Maybe FR management should sell black balls.
The number of farmers is so low now that it cannot be their individual votes that are important to politicians, even with the electoral college balancing act between high pop urban and low population ag regions. What is important to politicians to extract from agricultural areas isn’t your vote, it is money, and so family farms’ needs are ignored by both parties in favor of pleasing the interests of deeper pockets- big corporate ag and related businesses that benefit from ever more government- dependent monoculture. That is why neither party seems to mind farmland being sold to Chinese investors and aren’t interested in incentivizing people to take up farming. They really wouldn’t care if just one company owned it all, so long as it donates to their campaigns.
The country is being hammered by the devaluation of money and ag welfare policies (ethanol mandates and subsidies) that caused farmers to put all their effort into fewer types of crops and depend on government instead of diversification so they won’t have to. The ag business didn’t mind squeezing the non farming people by foisting ethanol on them, which essentially taxed every vehicle with imposed inefficiency and more repair costs, and led to landowners converting land that one grew a multitude of different crops and orchards and herds into corn, corn, and more corn. Instead of calling for government to get out of their affairs, too many cry for more involvement.

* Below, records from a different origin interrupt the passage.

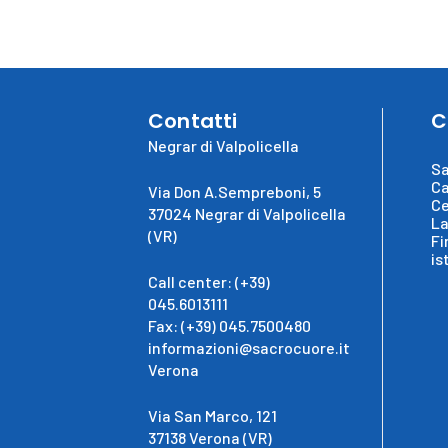
Contatti
C
Negrar di Valpolicella
Sa
Ca
Via Don A.Sempreboni, 5
Ce
37024 Negrar di Valpolicella
La
(VR)
Fi
is
Call center: (+39)
045.6013111
Fax: (+39) 045.7500480
informazioni@sacrocuore.it
Verona
Via San Marco, 121
37138 Verona (VR)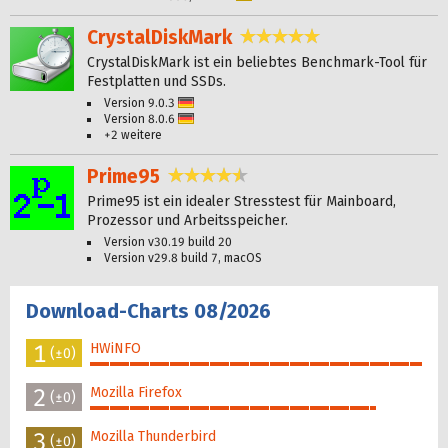
CrystalDiskMark
4,9 Sterne
CrystalDiskMark ist ein beliebtes Benchmark-Tool für
Festplatten und SSDs.
Version 9.0.3
Deutsch
Version 8.0.6
Deutsch
+2 weitere
Prime95
4,7 Sterne
Prime95 ist ein idealer Stresstest für Mainboard,
Prozessor und Arbeitsspeicher.
Version v30.19 build 20
Version v29.8 build 7, macOS
Download-Charts 08/2026
1
HWiNFO
(±0)
100%
2
Mozilla Firefox
(±0)
86%
3
Mozilla Thunderbird
(±0)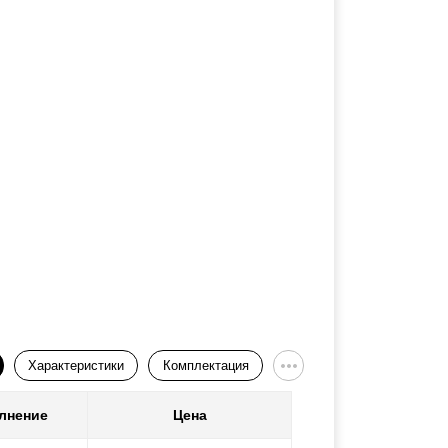
Характеристики
Комплектация
лнение
Цена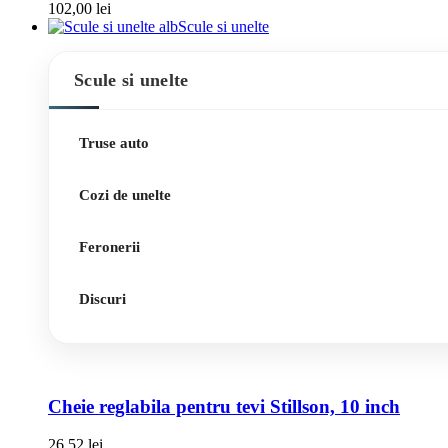
102,00
lei
Scule si unelte
Scule si unelte
Truse auto
Cozi de unelte
Feronerii
Discuri
Cheie reglabila pentru tevi Stillson, 10 inch
26,52
lei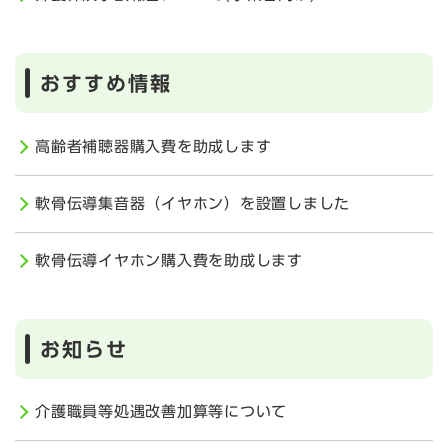
おすすめ情報
高齢者補聴器購入費を助成します
軟骨伝導集音器（イヤホン）を設置しました
軟骨伝導イヤホン購入費を助成します
お知らせ
介護職員等処遇改善加算等について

I had to switch to Mexican beef in 2014 or 2015. Two years ago the store that sold that went under, bought by Aldis, so after that, beef was mostly off the menu. Dogs eat more beef than some Americans can because international corporations that seem to monopolize the processing biz now figured out they can make bigger profits on pet food than by selling soup bones to the frugal or poor. Remember when oxtail and beef shanks and marrow bone was a cheap go-to to feed a family? Not any more- it is gourmet now , even sweet potatoes and squash are high.
This crap was going on well before Trump tariffs and real immigration enforcement. The problem is government. It is not the solution.
Import tariffs help farmers and manufacturers. That is basic economics.
Who are the 5 largest commercial farm seed and agri chemical companies?
Which companies are the largest controlling meat processing companies in country. There are sbout 4.
There is where your subsidies go you boys whine about.
Again, it will be amusing to watch when people get hungry.
Your as dumb as the rest on here.
Yes right after president meglomaniac realized he screwed up.
He decided to reverse course. A little late.
Trump is as dumb as Biden was. Biden had no mind, Trump lost his.
500,000 ChiComm “students” invading us isn’t what I voted for.
From The Hill. I’ll wait for a more credible source.
He really is a dip shit, isn’t he. And has been for idk how long.